Svolta del tycoon a favore delle criptovalute
Già nel 2016 era sembrato abbastanza incline a sostenere le posizioni dei favorevoli a questa industria. Tuttavia, durante il suo mandato non si registrarono grosse aperture di fatto. Stavolta, sembra diverso. Trump ha annunciato che, se eletto, licenzierà Gary Gensler, attuale presidente della Securities and Exchange Commission (Sec). A suo dire, starebbe frenando il futuro dell’America con la previsione di numerosi limiti fissati per il mercato delle criptovalute. Una prima apertura ufficiale l’ente la ebbe all’inizio di quest’anno, avallando la nascita dei primi Etf in Bitcoin.
Rivoluzione guidata dall’America
L’America dovrà abbracciare questa “rivoluzione”, ha continuato. “Non sarete più costretti a trasferirvi in Cina o altrove”, anche grazie ai bassi costi dell’energia. E se Bitcoin “arriverà sulla luna”, l’America guiderà questo processo. A tale proposito, Trump ha notato che le autorità statunitensi detengono attualmente 210 mila Bitcoin, sequestrati a seguito di inchieste giudiziarie. Ha promesso che non ne venderà neanche uno, se tornerà alla Casa Bianca. Essi serviranno a creare una riserva strategica di criptovalute.
Con questi numeri, il governo americano di fatto possiede l’1% di tutti i Bitcoin in circolazione, qualcosa come circa 15 miliardi di dollari.
Nessun rischio per il dollaro, sostiene Trump
Ma le criptovalute non sono un rischio per il dollaro? Lo pensano numerosi investitori, i quali percepiscono le prime come alternativa al secondo. Per Trump non è così. Ritiene che i rischi per il biglietto verde derivino dall’eccesso di spesa pubblica, dall’alta inflazione e dalle frontiere aperte all’immigrazione di massa. Un cambio di paradigma per un candidato presidente, che si mostra fondamentale per sostenere l’umore degli investitore nelle cripto-attività.
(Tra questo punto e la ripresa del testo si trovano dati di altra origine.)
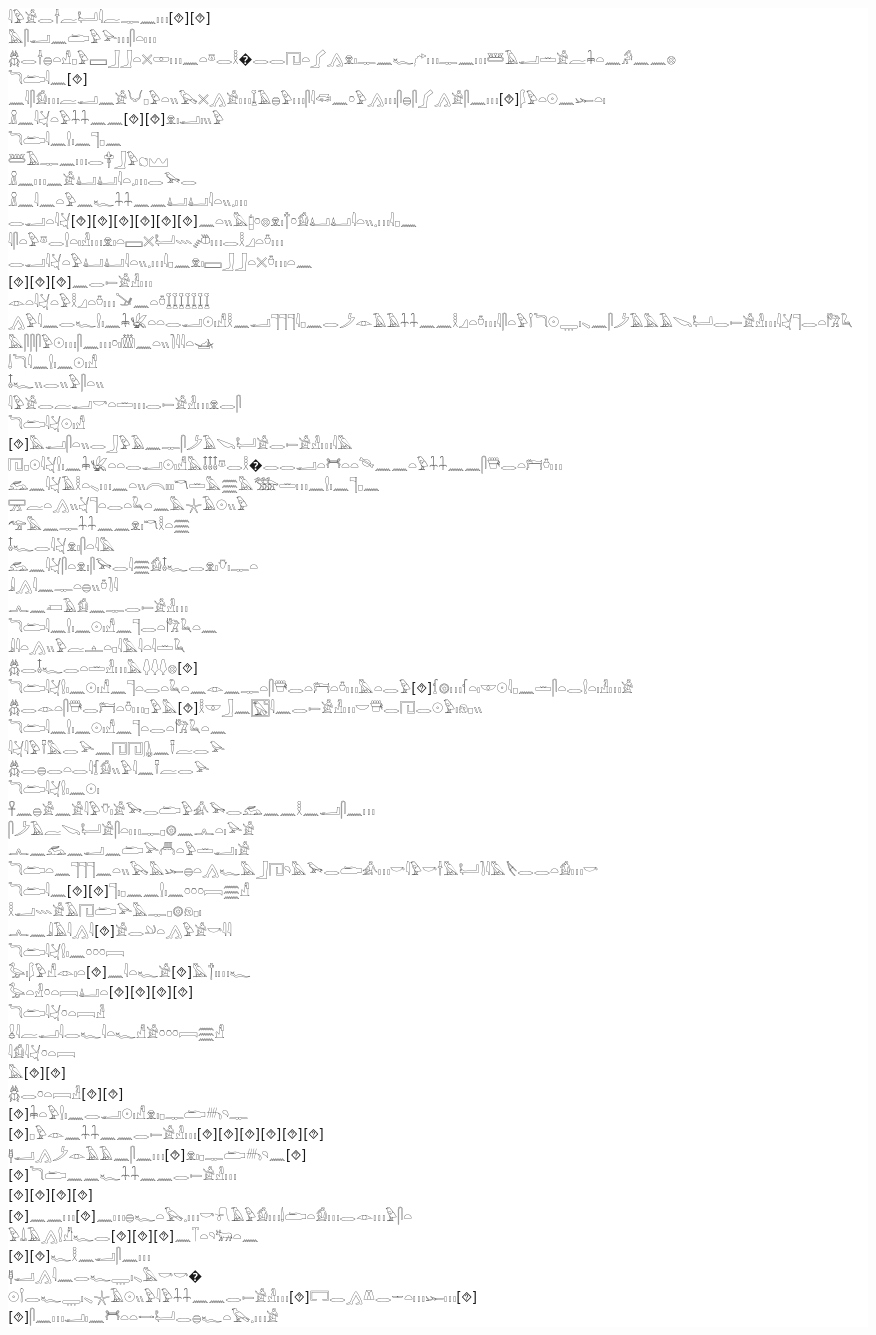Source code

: 𓇋𓅱𓀀𓂋𓌂𓐛𓂡𓇋𓐛𓊃𓈖𓏥[⯑][⯑]<br>
𓅓𓋴𓂝𓈖𓂧𓅱𓅪𓏥𓋴𓏏𓏥<br>
𓆣𓂋𓌂𓐍𓏏𓀭𓊪𓅱𓈙𓃀𓃀𓏏𓏴𓏒𓏥𓈖𓏏𓎼𓂋𓎛�𓂋𓂋𓉔𓏏𓂾𓂻𓁷𓏤𓊃𓈖𓆑𓂐𓏥𓊃𓈖𓏥𓆷𓄿𓂝𓏛𓀀𓐛𓇓𓏏𓈖𓀔𓈖𓈖𓊖<br>
𓆓𓂧𓇋𓈖[⯑]<br>
𓈖𓇋𓋴𓀁𓏥𓐛𓂝𓈖𓀀𓄋𓊪𓅱𓏏𓏭𓅂𓏴𓂻𓀀𓏥𓆼𓄿𓐍𓅱𓏥𓋴𓇋𓆛𓈖𓏌𓅱𓂻𓏥𓋴𓐍𓋴𓂾𓂻𓀀𓋴𓈖𓏥[⯑]𓆄𓅱𓏏𓇳𓈖𓆱𓏏𓏤<br>
𓏎𓈖𓇋𓋔𓏏𓅱𓇑𓇑𓈖𓈖[⯑][⯑]𓁷𓏤𓂝𓏤𓏭𓅱<br>
𓆓𓂧𓇋𓈖𓍛𓏤𓈖𓊹𓊪𓈖<br>
𓆷𓄿𓊃𓈖𓏥𓂋𓋁𓃀𓅱𓐎𓈉<br>
𓏎𓈖𓏥𓈖𓀀𓂞𓂞𓇋𓏏𓈒𓏥𓂋𓅨𓂋<br>
𓏎𓈖𓇋𓈖𓏏𓅱𓈖𓆑𓇑𓇑𓈖𓈖𓂞𓂞𓇋𓏏𓏭𓈒𓏥<br>
𓂋𓂝𓏏𓇋𓋔[⯑][⯑][⯑][⯑][⯑][⯑]𓈖𓏏𓏭𓅓𓉺𓏌𓊖𓁷𓏤𓐩𓏌𓀁𓂞𓂞𓇋𓏏𓏭𓈒𓏥𓇋𓊪𓈖<br>
𓇋𓋴𓏏𓅱𓎼𓂋𓍛𓏏𓏤𓁐𓏥𓁷𓏤𓏏𓈙𓏴𓂡𓇠𓌾𓏥𓂋𓎛𓈎𓏏𓏊𓏥<br>
𓂋𓂝𓇋𓋔𓏏𓅱𓂞𓂞𓇋𓏏𓏭𓈒𓏥𓇋𓊪𓈖𓁷𓏤𓈙𓃀𓃀𓏏𓏴𓏊𓏥𓏏𓈖<br>
[⯑][⯑][⯑]𓈖𓂋𓍿𓀀𓁐𓏥<br>
𓁹𓏏𓇋𓋔𓏏𓅱𓎛𓈎𓏏𓏊𓏥𓍁𓈖𓏏𓏊𓆼𓆼𓆼𓆼𓆼𓆼𓆼<br>
𓂻𓅱𓇋𓈖𓂋𓆑𓍛𓏤𓈖𓇓𓆤𓏏𓏏𓂋𓂝𓇳𓏤𓀭𓎛𓈖𓂝𓊹𓊹𓊹𓇋𓊪𓈖𓂋𓌳𓁹𓄿𓄿𓇑𓇑𓈖𓈖𓎛𓈎𓏏𓏊𓏥𓇋𓋴𓏏𓅱𓌉𓆓𓇳𓇾𓏤𓈅𓈖𓋴𓌳𓄿𓅓𓄿𓌫𓂡𓂋𓍿𓀀𓁐𓏥𓇋𓋔𓊹𓂋𓏏𓀗𓆗𓅓𓋴𓋴𓋴𓅱𓇳𓏥𓋴𓈖𓏥𓏌𓏤𓏃𓈖𓏏𓏭𓍘𓇋𓇋𓏏𓊛<br>
𓌃𓆓𓇋𓈖𓍛𓏤𓈖𓇳𓏤𓀭<br>
𓄤𓆑𓏭𓂋𓏭𓅱𓋴𓏏𓏭<br>
𓇋𓅱𓀀𓂋𓐛𓂝𓎡𓏏𓏛𓏥𓂋𓍿𓀀𓁐𓏥𓁷𓂋𓋴<br>
𓆓𓂧𓇋𓋔𓇳𓏤𓀭<br>
[⯑]𓅓𓂝𓋴𓏏𓏭𓂋𓃀𓅱𓄿𓈖𓊃𓋴𓌳𓄿𓌫𓂡𓀀𓂋𓍿𓀀𓁐𓏥𓇋𓅓<br>
𓉔𓊪𓇳𓇋𓋔𓍛𓏤𓈖𓇓𓆤𓏏𓏏𓂋𓂝𓇳𓏤𓀭𓅓𓄤𓄤𓄤𓎼𓂋𓎛�𓂋𓂋𓂝𓏏𓋫𓏏𓏏𓄯𓈖𓈖𓏏𓅱𓇑𓇑𓈖𓈖𓋴𓇥𓂋𓏏𓁀𓏊𓏥<br>
𓃹𓈖𓇋𓋔𓄿𓎛𓏏𓈅𓏥𓈖𓏏𓏭𓇹𓏤𓏤𓏤𓎔𓏛𓅓𓈗𓅓𓅢𓏛𓏥𓈖𓍛𓏤𓈖𓊹𓊪𓈖<br>
𓈝𓐛𓏏𓂻𓏭𓋔𓊹𓏏𓂋𓏏𓆗𓏏𓈖𓅓𓇼𓄿𓇳𓏭𓅱<br>
𓅠𓅓𓈖𓊃𓇑𓇑𓈖𓈖𓁷𓏤𓎔𓎛𓏏𓈗<br>
𓄤𓆑𓂋𓇋𓋔𓁷𓏤𓋴𓏏𓇋𓅓<br>
𓃹𓈖𓇋𓋔𓋴𓏏𓁷𓏤𓋴𓅨𓂋𓇋𓈗𓀁𓄤𓆑𓂋𓁷𓏤𓄣𓏤𓊃𓏏<br>
𓇍𓂻𓇋𓈖𓊃𓏏𓐍𓏭𓏊𓍘𓇋<br>
𓂜𓈖𓋷𓄿𓀁𓈖𓊃𓂋𓍿𓀀𓁐𓏥<br>
𓆓𓂧𓇋𓈖𓍛𓏤𓈖𓇳𓏤𓀭𓈖𓊹𓂋𓏏𓀗𓆗𓏏𓈖<br>
𓇍𓇋𓏏𓂻𓏭𓅱𓐛𓊵𓏏𓊪𓇋𓅓𓇋𓏏𓇋𓏛𓆗<br>
𓆣𓂋𓄤𓆑𓂋𓏏𓏛𓁐𓏥𓅓𓆭𓆭𓆭𓊖[⯑]<br>
𓆓𓂧𓇋𓋔𓍛𓏤𓈖𓇳𓏤𓀭𓈖𓊹𓏏𓂋𓏏𓆗𓏏𓈖𓁹𓈖𓊃𓏏𓋴𓇥𓂋𓏏𓁀𓏏𓏊𓏥𓅓𓏏𓂋𓅱[⯑]𓆴𓊗𓏥𓆳𓏏𓏤𓎱𓇳𓇋𓊪𓈖𓏛𓋴𓏏𓂋𓍛𓏏𓏤𓁐𓏥𓀀<br>
𓆣𓂋𓁹𓏏𓋴𓇥𓂋𓁀𓏏𓏊𓏥𓊪𓅱𓅓[⯑]𓎛𓎱𓃀𓈖𓉡𓇋𓈖𓂋𓍿𓀀𓁐𓏥𓎟𓇥𓂋𓉔𓂋𓇳𓅱𓏤𓁶𓊪𓏭<br>
𓆓𓂧𓇋𓈖𓍛𓏤𓈖𓇳𓏤𓀭𓈖𓊹𓏏𓂋𓏏𓀗𓆗𓏏𓈖<br>
𓇋𓋔𓇋𓅱𓍋𓅓𓂋𓅪𓈖𓉔𓉔𓊮𓈖𓍋𓐛𓂋𓅪<br>
𓆣𓂋𓐍𓂋𓏏𓂋𓇋𓆴𓀁𓏭𓅱𓇋𓈖𓍋𓐛𓂋𓅪<br>
𓆓𓂧𓇋𓋔𓍛𓏤𓈖𓇳𓏤<br>
𓋹𓈖𓐍𓀀𓈖𓀀𓇋𓅱𓄣𓏤𓀀𓅨𓂋𓂧𓅱𓀉𓅨𓂋𓃹𓈖𓈖𓎛𓈖𓂝𓋴𓈖𓏥<br>
𓋴𓌳𓄿𓐛𓌫𓂡𓀀𓋴𓏏𓏥𓊃𓊪𓊗𓈖𓂜𓏏𓏤𓅪𓀀<br>
𓂜𓈖𓃹𓈖𓂝𓈖𓂧𓅪𓄫𓏏𓅱𓏛𓂝𓏤𓀀<br>
𓆓𓂧𓏏𓈖𓊹𓊹𓊹𓈖𓏏𓏭𓅂𓅓𓆱𓐍𓏏𓂻𓆑𓅓𓃀𓉔𓄹𓅓𓅨𓂋𓂧𓀉𓏥𓎡𓇋𓅱𓎡𓌂𓅓𓂡𓍘𓇋𓅓𓌸𓂋𓂋𓏏𓀁𓏥𓎡<br>
𓆓𓂧𓇋𓈖[⯑][⯑]𓊹𓏤𓊪𓈖𓈖𓍛𓏤𓈖𓏌𓏌𓏌𓇯𓈗𓀭<br>
𓎛𓂝𓇠𓀀𓄿𓉔𓂧𓅪𓅓𓊃𓊪𓊗𓁶𓊪𓏤<br>
𓂜𓈖𓇍𓄿𓇋𓂻𓇋[⯑]𓀀𓂋𓄖𓏏𓂻𓅱𓀀𓎡𓇋𓇋<br>
𓆓𓂧𓇋𓋔𓍛𓏤𓈖𓏌𓏌𓏌𓇯<br>
𓅭𓏤𓆄𓅱𓀭𓁹𓏤𓏏[⯑]𓈖𓇋𓏏𓆑𓀀[⯑]𓅓𓐩𓏤𓏥𓆑<br>
𓅭𓏏𓁐𓏌𓏏𓇯𓂞𓏏[⯑][⯑][⯑][⯑]<br>
𓆓𓂧𓇋𓋔𓏌𓏏𓇯𓁐<br>
𓏇𓇋𓐛𓂝𓇋𓂋𓆑𓇋𓏏𓆑𓀭𓀀𓏌𓏌𓏌𓇯𓈗𓀭<br>
𓇋𓀁𓇋𓋔𓏌𓏏𓇯<br>
𓅓[⯑][⯑]<br>
𓆣𓂋𓏌𓏏𓇯𓁐[⯑][⯑]<br>
[⯑]𓇓𓏏𓅱𓍛𓏤𓈖𓂋𓂝𓇳𓏤𓀭𓁷𓏤𓊪𓊃𓂧𓄦𓄹𓊃<br>
[⯑]𓊪𓅱𓁹𓈖𓇑𓇑𓈖𓈖𓂋𓍿𓀀𓁐𓏥[⯑][⯑][⯑][⯑][⯑][⯑]<br>
𓊢𓂝𓂻𓌳𓁹𓄿𓄿𓈖𓋴𓈖𓏥[⯑]𓁷𓏤𓊪𓊃𓂧𓄦𓄹𓈖[⯑]<br>
[⯑]𓆓𓂧𓈖𓈖𓆑𓇑𓇑𓈖𓈖𓂋𓍿𓀀𓁐𓏥<br>
[⯑][⯑][⯑][⯑]<br>
[⯑]𓈖𓈖𓏥[⯑]𓈖𓏥𓐍𓆑𓏏𓅂𓈒𓏥𓎡𓍯𓄿𓅱𓀁𓏥𓌃𓂧𓏏𓀁𓏥𓂋𓁹𓏥𓅱𓋴𓏏<br>
𓅱𓍑𓄿𓂻𓍛𓀯𓆑𓂋[⯑][⯑][⯑]𓈖𓄰𓏏𓄹𓃒𓏏𓈖<br>
[⯑][⯑]𓆑𓎛𓈖𓂝𓋴𓈖𓏥<br>
𓊢𓂝𓂻𓇋𓈖𓂋𓆑𓇾𓏤𓈅𓅓𓎡𓎡�<br>
𓇳𓌉𓂋𓆑𓇾𓏤𓈅𓇼𓄿𓇳𓏭𓅱𓇋𓅱𓇑𓇑𓈖𓈖𓂋𓍿𓀀𓁐𓏥[⯑]𓉐𓂋𓂻𓌨𓂋𓌔𓏏𓏥𓆱𓏥[⯑]<br>
[⯑]𓋴𓈖𓏥𓂝𓏤𓈖𓋫𓏏𓏏𓌕𓂡𓂋𓐍𓆑𓏏𓅂𓈒𓏥𓀀<br>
Gli Stati Uniti hanno aperto di recente ai Bitcoin, più che per convinzione, per il timore di perdere ingenti investimenti a favore di mete alternative quali la Cina. El Salvador resta ad oggi l’unico stato al mondo ad avere imposto l’asset come valuta legale. L’esperimento non ha funzionato granché, dati gli scarsi pagamenti in questi quasi tre anni effettuati tramite criptovalute. Neanche l’America di Trump si spingerebbe così oltre. Non avrebbe senso, avendo il dollaro come valuta di riserva mondiale. Ad ogni modo, il tycoon vuole cavalcare questo mercato. Ci crede e ha bisogno dei finanziamenti dell’industria, rimasta delusa dall’amministrazione Biden.
Harris cerca di ricucire con gli investitori in criptovalute
La stessa Kamala Harris, che pochi giorni ha rimpiazzato il presidente Joe Biden come candidato presidente, sta riallacciando i rapporti con gli investitori i criptovalute per non restare indietro nei sostegni elettorali. Ma l’industria sembra avere scelto il suo riferimento. Pur scontando l’entusiasmo del momento, difficile che Trump possa rimangiarsi tutto quanto dichiarato a Nashville se rieletto.